Photo courtesy of URTech.ca
Cryptojacking, also known as cryptocurrency mining, has been one of the hottest topics in the cybersecurity world in the first half of 2018. In fact, two crypto-miner programs are on Check Point’s most wanted malware list.
Why is Cryptojacking on the Rise?
The reason is pretty simple, and also the main reason cybercriminals perform any of their malicious acts: to make money. While cryptojacking may not generate the kind of profit that ransomware does in the same amount of time, it’s a cheaper and safer alternative. Furthermore, cryptojacking code can go undetected for a long period of time, and once it’s discovered, it’s very hard to trace back to the source. On top of that, the victims have very little incentive to take the time and resources to trace back to the attackers since nothing was stolen or encrypted.
Organizations are Taking Notice
As recent as Monday, June 11th, organizations such as the Federal Trade Commission (FTC) and Apple are taking steps to help rid the world of cryptojacking. While these acts certainly won’t completely eliminate the act of crypto mining, it will hopefully help. Apple recently updated its review guidelines to specifically prohibit iOS and Mac apps uploaded on the company’s official App Store from utilizing users’ devices for cryptocurrency mining. The policy reads as follows:
2.4 Hardware Compatibility
“2.4.2 Design your app to use power efficiently. Apps should not rapidly drain battery, generate excessive heat, or put unnecessary strain on device resources. Apps, including any third party advertisements displayed within them, may not run unrelated background processes, such as cryptocurrency mining.”
On June 7th, the US Federal Trade Commission notified the public that they are now taking complaints from US users about cryptojacking.

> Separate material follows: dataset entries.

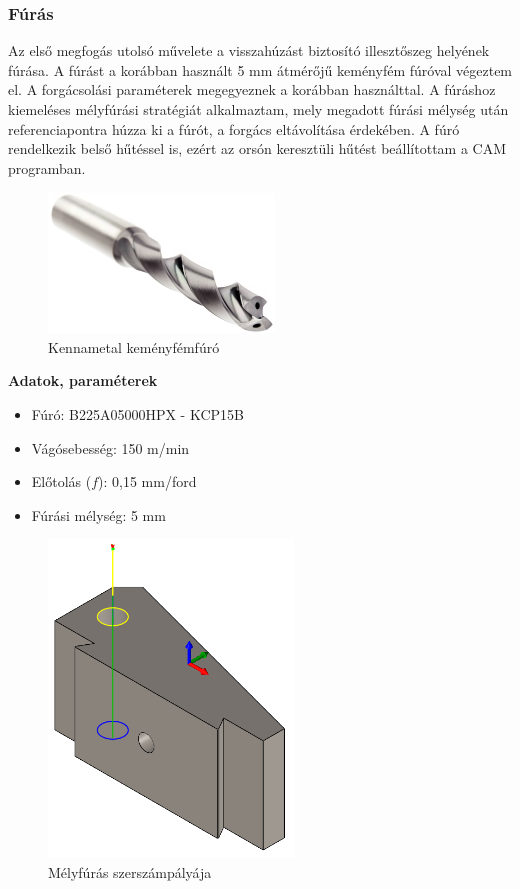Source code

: \documentclass[12pt,a4paper,oneside]{report}
\begin{document}
\subsubsection{Fúrás}
Az első megfogás utolsó művelete a visszahúzást biztosító illesztőszeg helyének fúrása. A fúrást a korábban használt 5 mm átmérőjű keményfém fúróval végeztem el. A forgácsolási paraméterek megegyeznek a korábban használttal. A fúráshoz kiemeléses mélyfúrási stratégiát alkalmaztam, mely megadott fúrási mélység után referenciapontra húzza ki a fúrót, a forgács eltávolítása érdekében. A fúró rendelkezik belső hűtéssel is, ezért az orsón keresztüli hűtést beállítottam a CAM programban.

\begin{figure}[H]
    \centering
    \includegraphics[width=6cm]{figures/d5_drill.png}
    \caption{Kennametal keményfémfúró}
    \label{Fig:d5_drill}
\end{figure}

\textbf{Adatok, paraméterek}
\begin{itemize}
    \item Fúró: B225A05000HPX - KCP15B
    \item Vágósebesség: 150 m/min
    \item Előtolás ($f$): 0,15 mm/ford
    \item Fúrási mélység: 5 mm
\end{itemize}

\begin{figure}[H]
    \centering
    \includegraphics[width=6.5cm]{figures/alaptest_drill.png}
    \caption{Mélyfúrás szerszámpályája}
    \label{Fig:alaptest_drill}
\end{figure}
\end{document}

This is the first official signal from US authorities that cryptojacking is an illegal practice, especially done without the user’s consent.
“It’s a truly historic moment,” commented Troy Mursch, a security researcher specializing in finding cryptojacking campaigns. “It’s the first time a US government organization has mentioned the word cryptojacking… It’s good to see them finally taking issues seriously and publishing that advisory.”
How to Protect Against Cryptojacking
The FTC also provided the following guidance for dealing with in-browser cryptojacking:
- Follow tried-and-true advice for avoiding malware: use antivirus software, set software and apps to update automatically, never install software or apps you don’t trust, don’t click links without knowing where they lead, and be careful about visiting unfamiliar sites.
- Look for and close performance hogs: it can be hard to diagnose cryptojacking, but one common symptom is poor device performance. Consider closing sites or apps that slow your device or drain your battery.
- Consider playing defense: Some browser extensions and ad blockers say they help defend against cryptojacking, doing things like blocking mining code. These tools may be worth considering but always do your homework first. Read reviews and check trusted sources before installing any online tools. Remember, some websites may keep you from using their site if you have blocking software installed.
As one cybersecurity expert said, cryptojacking is in its infancy. It’s believed that five percent of all Monero (a cryptocurrency) in circulation has been mined using cryptojacking techniques. As with all types of cybercriminal acts, once a way to a eliminate threat has been implemented, there will surely be another way to continue cryptojacking. Fortunately for general users, the only thing that’s going to happen is their devices may run slower than normal for a while.